What you return should be the lines of the data containing "looking", each in full.

::: AVAILABLE RECORDS :::

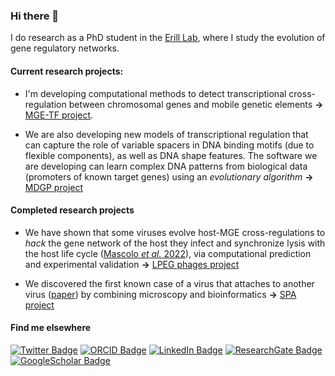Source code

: ### Hi there 👋

I do research as a PhD student in the [Erill Lab](https://erilllab.umbc.edu/), where I study the evolution of gene regulatory networks.

#### Current research projects:

- I'm developing computational methods to detect transcriptional cross-regulation between chromosomal genes and mobile genetic elements **&rarr;** [MGE-TF project](https://github.com/ErillLab/MGE_TF).

- We are also developing new models of transcriptional regulation that can capture the role of variable spacers in DNA binding motifs (due to flexible components), as well as DNA shape features.
The software we are developing can learn complex DNA patterns from biological data (promoters of known target genes) using an *evolutionary algorithm* **&rarr;** [MDGP project](https://github.com/ErillLab/MD_GP_shape)

#### Completed research projects

- We have shown that some viruses evolve host-MGE cross-regulations to *hack* the gene network of the host they infect and synchronize lysis with the host life cycle ([Mascolo *et al.* 2022](https://www.frontiersin.org/articles/10.3389/fmicb.2022.918015/full)), via computational prediction and experimental validation **&rarr;** [LPEG phages project](https://github.com/ErillLab/LPEG_phages)

- We discovered the first known case of a virus that attaches to another virus ([paper](https://www.nature.com/articles/s41396-023-01548-0)) by combining microscopy and bioinformatics **&rarr;** [SPA project](https://github.com/ErillLab/SPA)

#### Find me elsewhere

[![Twitter Badge](https://img.shields.io/badge/Twitter-%231DA1F2.svg?style=for-the-badge&logo=Twitter&logoColor=white)](https://twitter.com/EliaMascolo)
[![ORCID Badge](https://img.shields.io/badge/orcid-A6CE39?style=for-the-badge&logo=orcid&logoColor=white)](https://orcid.org/0000-0003-2977-7844)
[![LinkedIn Badge](https://img.shields.io/badge/LinkedIn-0077B5?style=for-the-badge&logo=linkedin&logoColor=white)](https://www.linkedin.com/in/eliamascolo/)
[![ResearchGate Badge](https://img.shields.io/badge/Research_Gate-00CCBB.svg?&style=for-the-badge&logo=ResearchGate&logoColor=white)](https://www.researchgate.net/profile/Elia-Mascolo)
[![GoogleScholar Badge](https://img.shields.io/badge/Google_Scholar-4285F4?style=for-the-badge&logo=google-scholar&logoColor=white)](https://scholar.google.com/citations?user=xcVjtnsAAAAJ&hl=it&oi=ao)


<!--

#### GitHub Stats
[![GitHub Streak](https://streak-stats.demolab.com?user=eliamascolo&theme=merko&card_width=175&card_height=170&hide_current_streak=true&hide_longest_streak=true)](https://git.io/streak-stats)
[![GitHub Streak](https://streak-stats.demolab.com?user=eliamascolo&border_radius=2&hide_current_streak=true&hide_longest_streak=true)](https://git.io/streak-stats)
[![GitHub Streak](https://streak-stats.demolab.com/?user=eliamascolo)](https://git.io/streak-stats)


[![Linkedin Badge](https://img.shields.io/badge/linkedin-%230077B5.svg?style=for-the-badge&logo=linkedin&logoColor=white)](https://www.linkedin.com/  

**eliamascolo/eliamascolo** is a ✨ _special_ ✨ repository because its `README.md` (this file) appears on your GitHub profile.

Here are some ideas to get you started:

- 🔭 I’m currently working on ...
- 🌱 I’m currently learning ...
- 👯 I’m looking to collaborate on ...
- 🤔 I’m looking for help with ...
- 💬 Ask me about ...
- 📫 How to reach me: ...
- 😄 Pronouns: ...
- ⚡ Fun fact: ...
-->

:::

* _REPLY_
- 👯 I’m looking to collaborate on ...
- 🤔 I’m looking for help with ...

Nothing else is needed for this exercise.